Bootstrap Stationarity Test with an Application to Purchasing Power Parity
Abstract: In this paper we propose a bootstrap stationarity test that displays good size control. It is widely known that conventional stationarity tests have significant size distortions in the presence of highly persistent data. There are two main sources of these size distortions in finite samples; i) asymptotic theory fails to deliver a good approximation to the finite sample distributions and ii) the inaccuracy of the long run variance estimation. In this paper, we address these two issues to fix the size distortions. First, we make use of the bootstrap distribution rather than the asymptotic distribution. Second, the estimation of the long run variance is avoided with an appropriate choice of bootstrap test statistic. This choice of the test statistic also leads to higher asymptotic power. The empirical size and power performance of our test is compared with other bootstrap and conventional stationarity tests through Monte-Carlo studies. Simulations demonstrate that our bootstrap test controls size better and has higher power than the competing methods. In an empirical exercise, we employ our bootstrap test to check whether purchasing power parity holds for the countries in our study. We find less evidence against the PPP using our test than the other stationarity tests suggest.

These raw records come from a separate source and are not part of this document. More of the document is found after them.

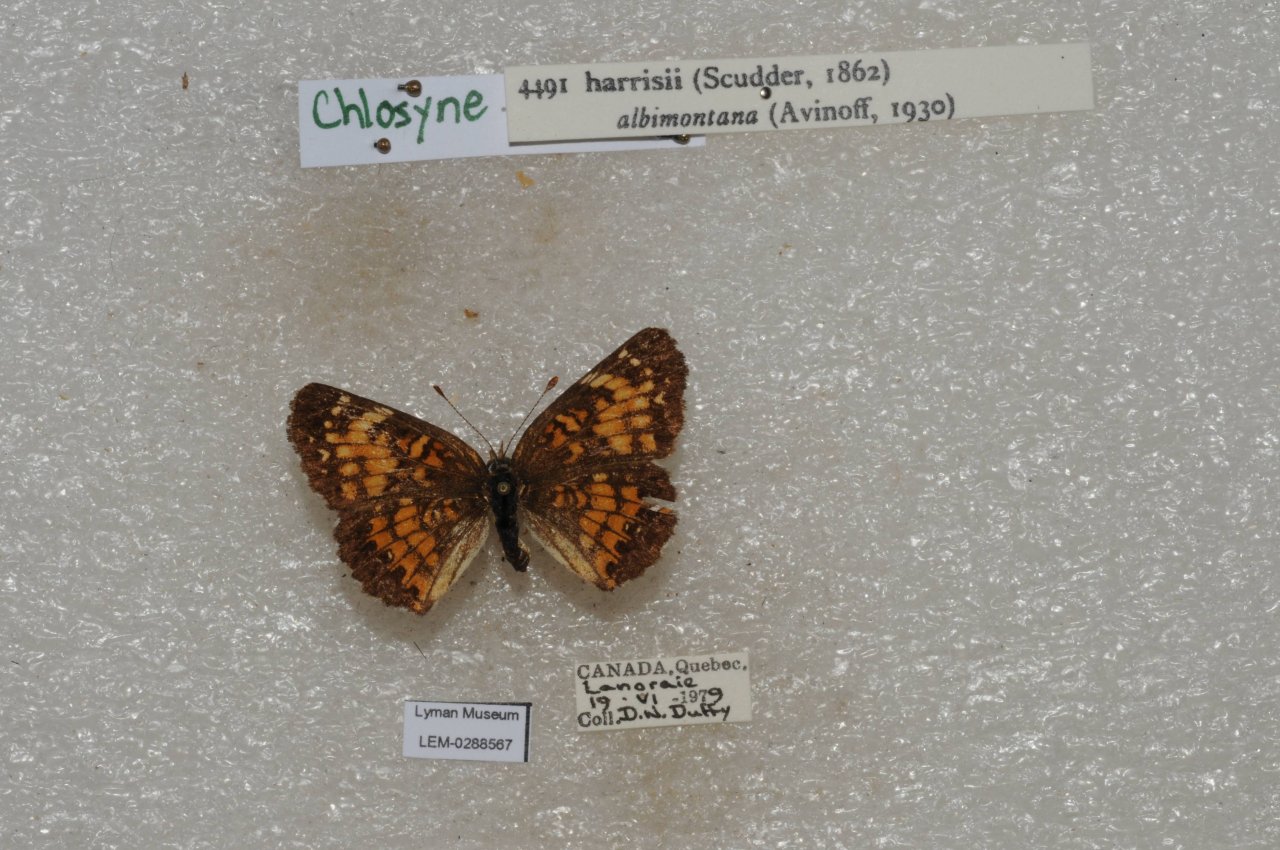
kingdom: Animalia
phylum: Arthropoda
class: Insecta
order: Lepidoptera
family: Nymphalidae
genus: Chlosyne
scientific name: Chlosyne harrisii
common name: Harris's Checkerspot
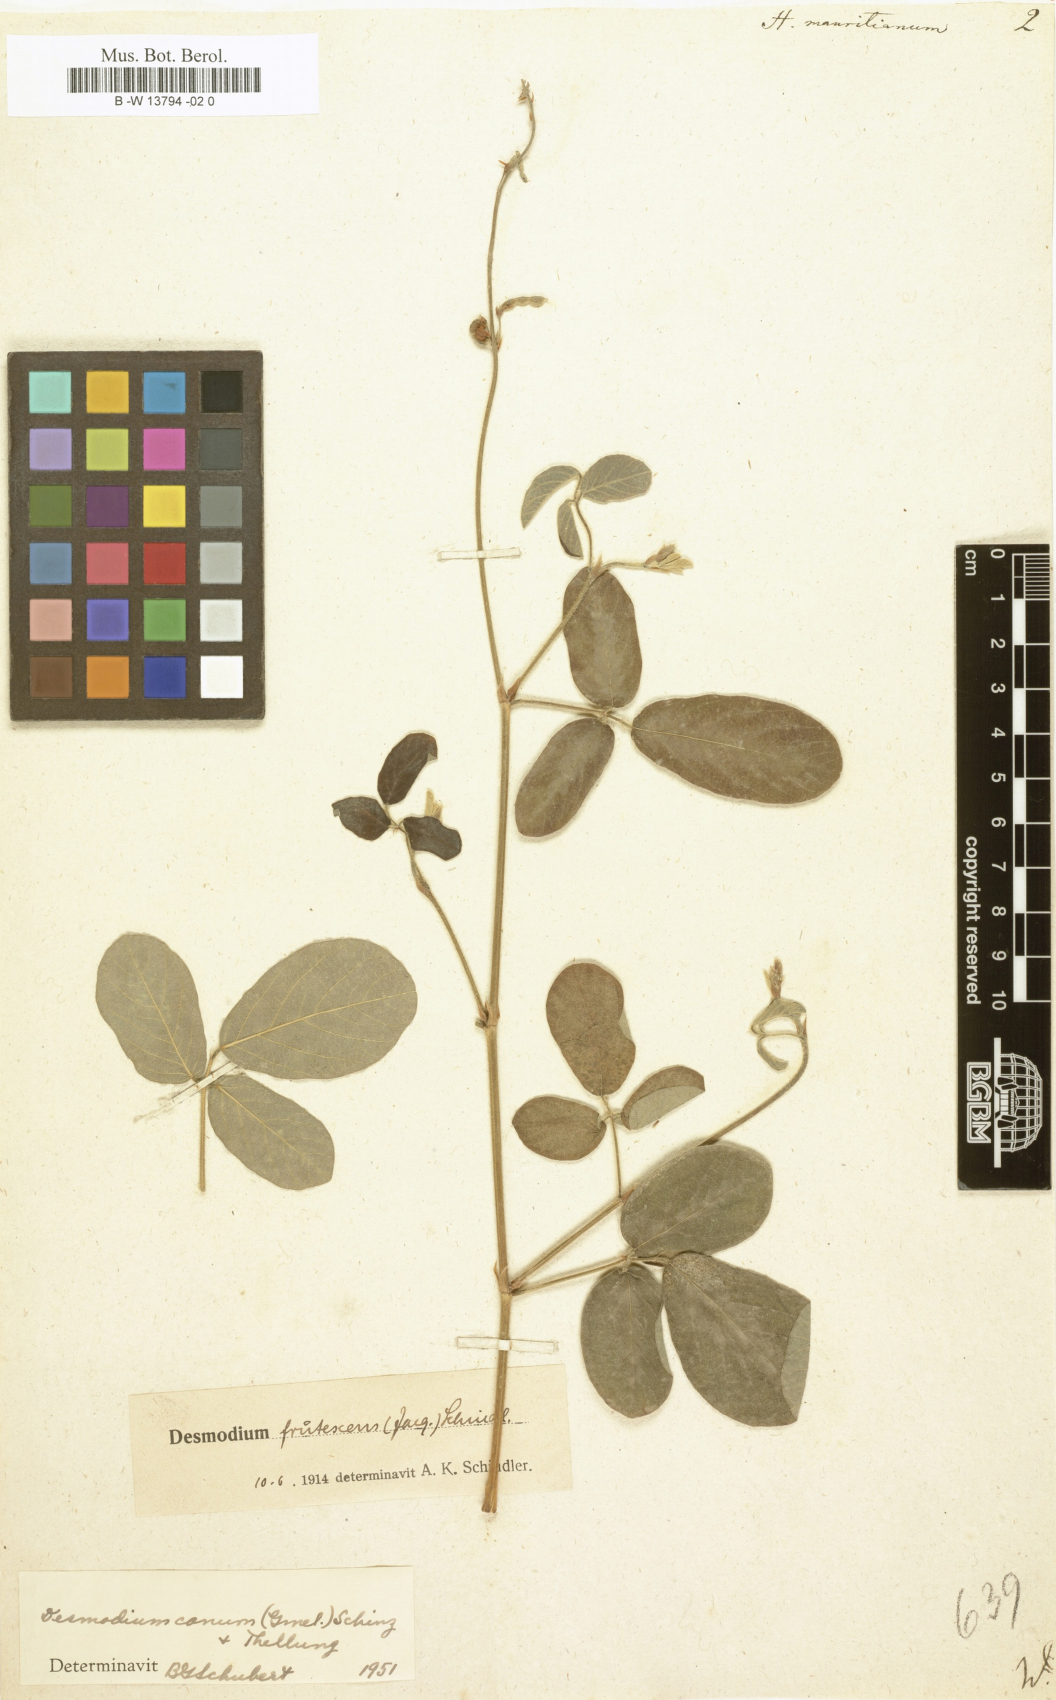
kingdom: Plantae
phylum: Tracheophyta
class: Magnoliopsida
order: Fabales
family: Fabaceae
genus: Desmodium
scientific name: Desmodium incanum
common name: Tickclover
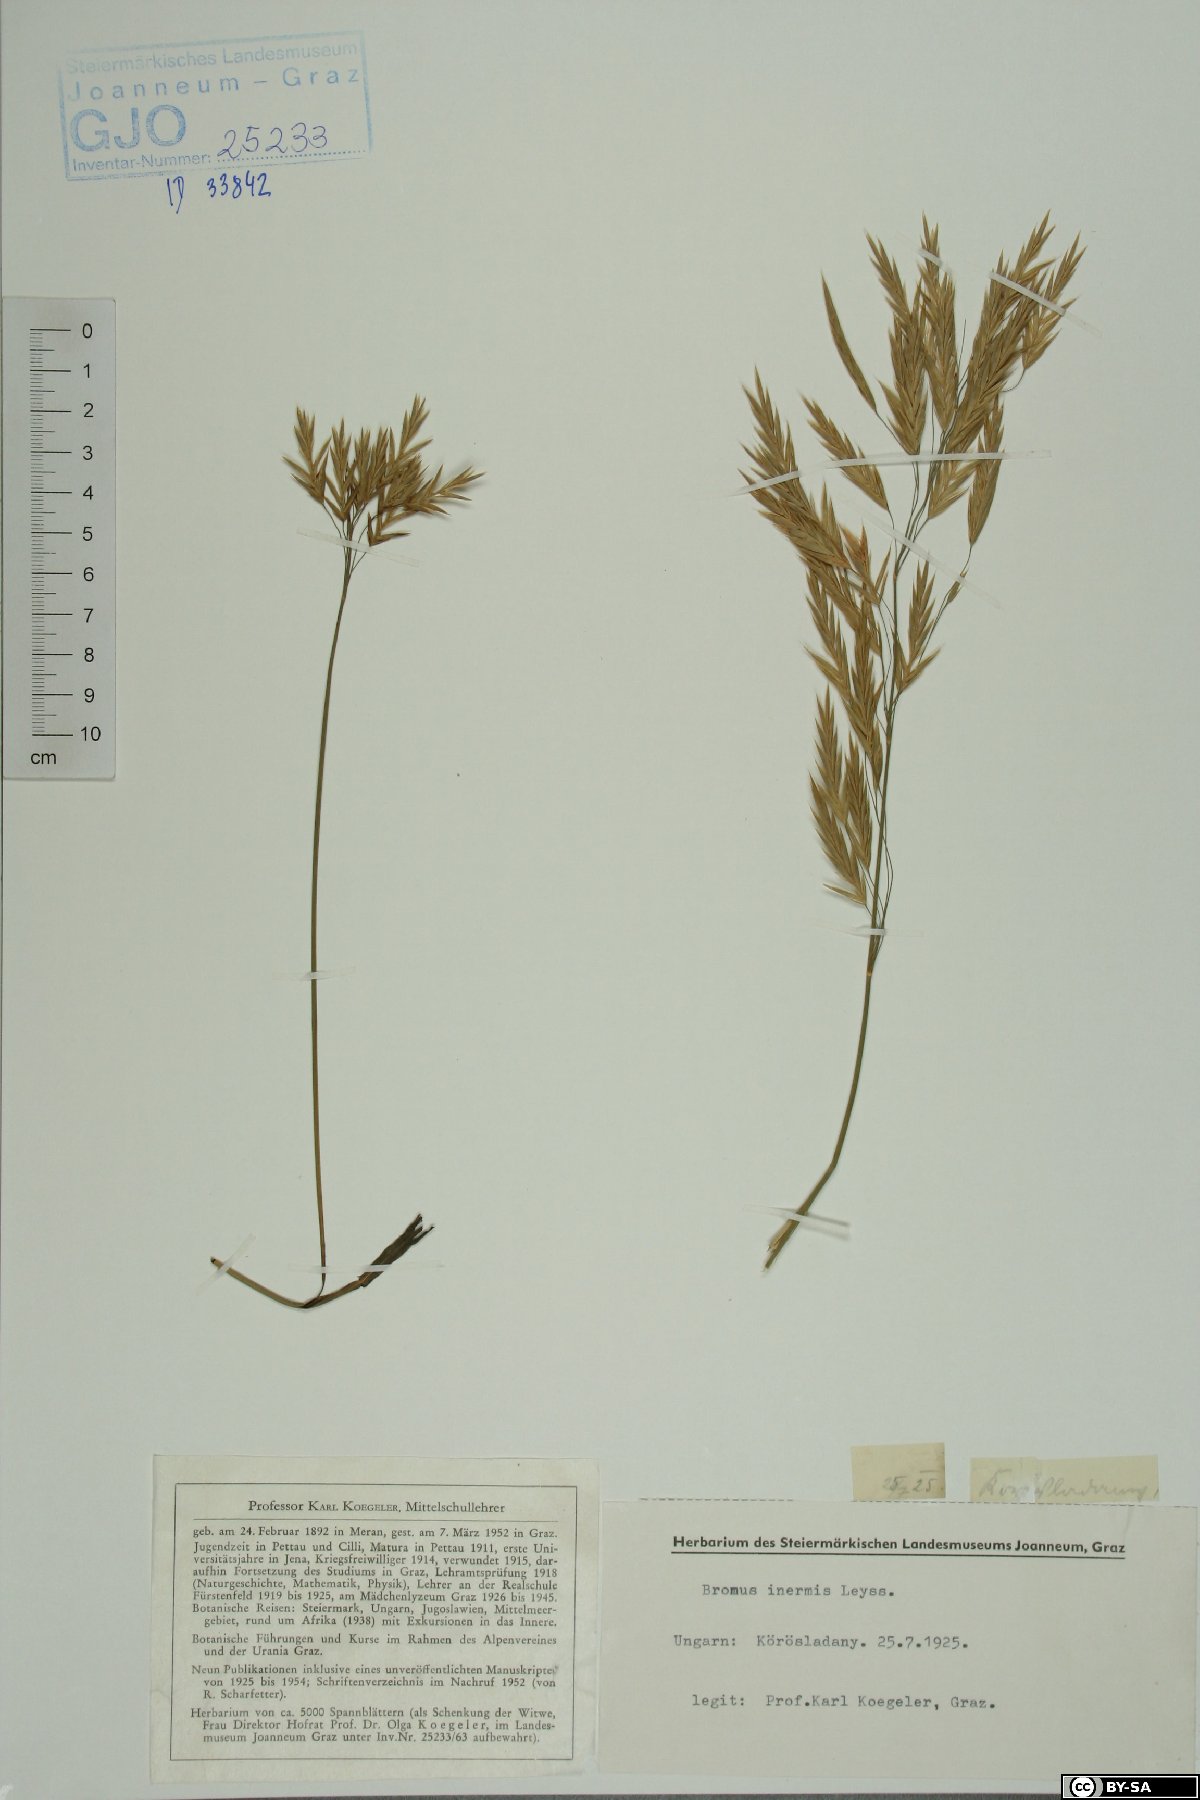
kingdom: Plantae
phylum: Tracheophyta
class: Liliopsida
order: Poales
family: Poaceae
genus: Bromus
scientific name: Bromus inermis
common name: Smooth brome
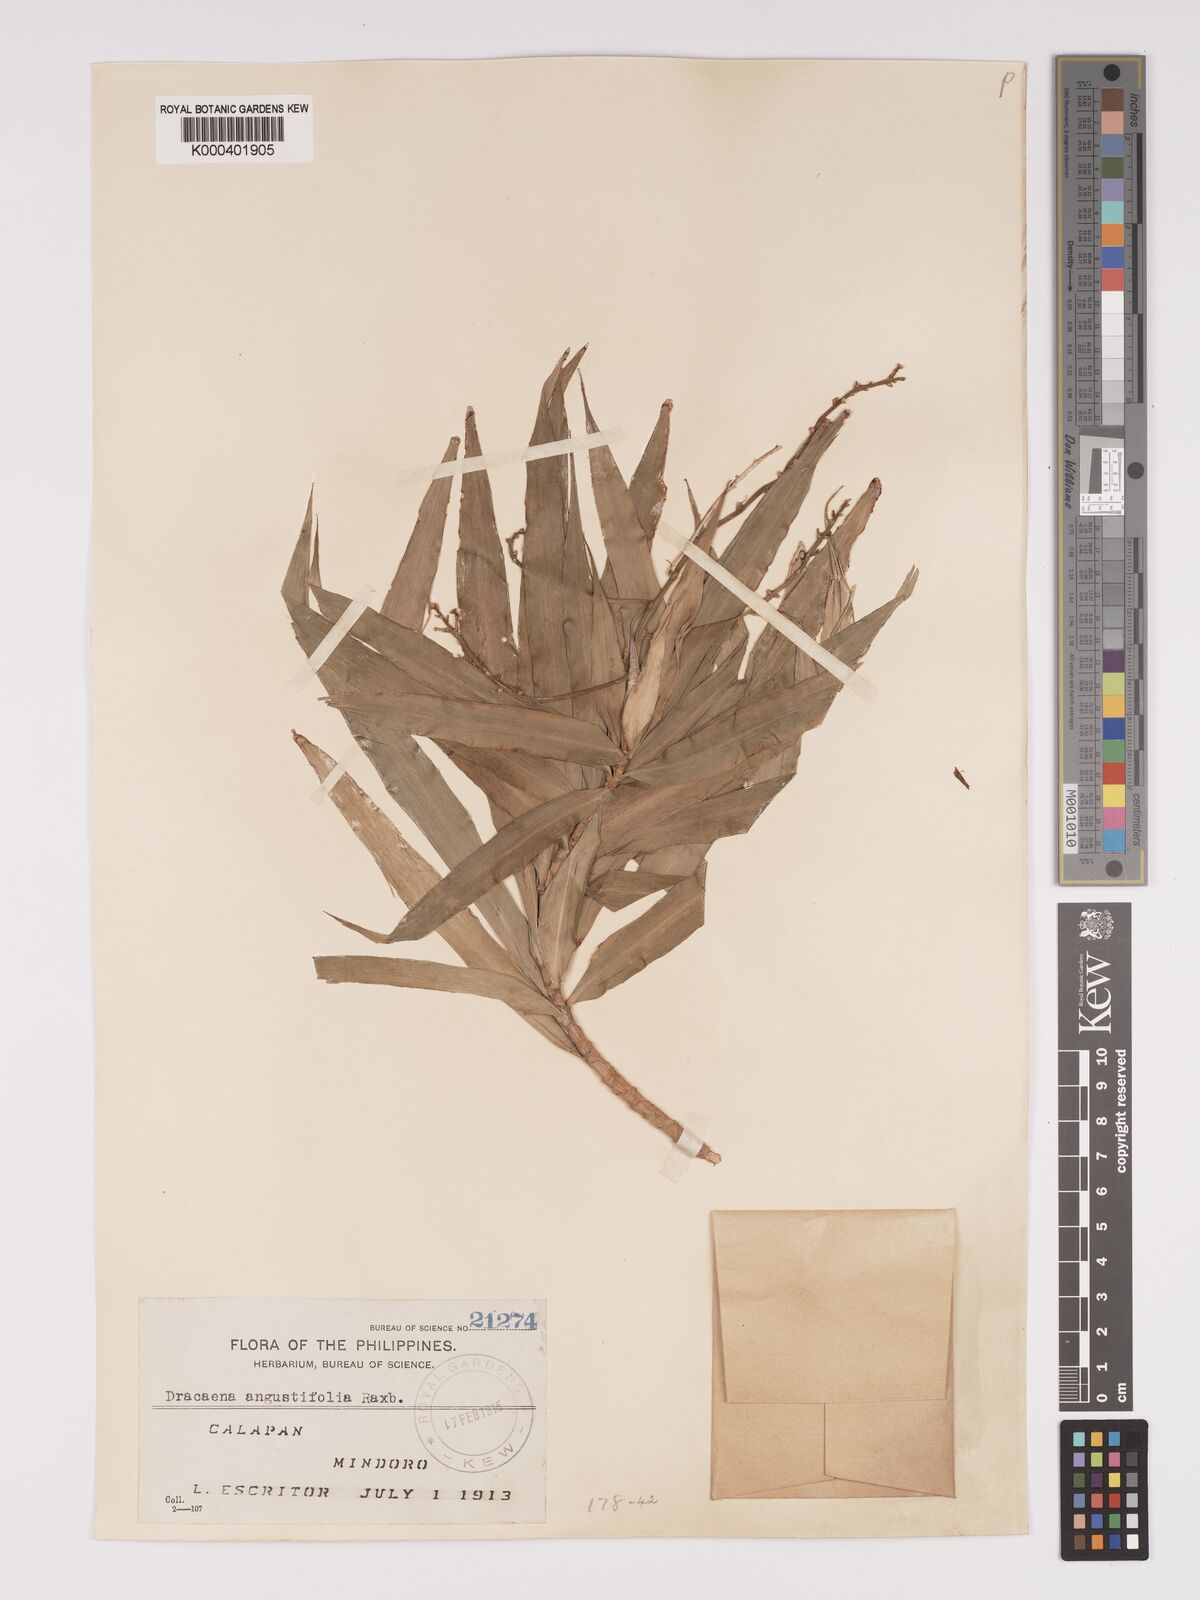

A Powerful Unit Root Test Robust to Initial Condition: An Indirect Inference Based Approach
Abstract: In this paper, we consider the initial condition problem in unit root tests and trend estimation. Majority of the unit root tests are not robust to initial condition and may perform very poorly due to initial displacement. In this paper, we robustify the unit root tests to initial condition by utilizing indirect inference method. Our contribution in this paper is twofold; first we prove that indirect inference method can estimate trend function parameters consistently regardless of the initial displacement. Second, we improve the power of the unit root tests by using the robust indirect inference trend parameter estimates to detrend the data. The simulation results indicate that the power of our robust unit root test is not sensitive to initial condition. The results are useful in empirical testing for the presence of a unit root and for the estimation of the parameters of the trend function that is robust to initial condition.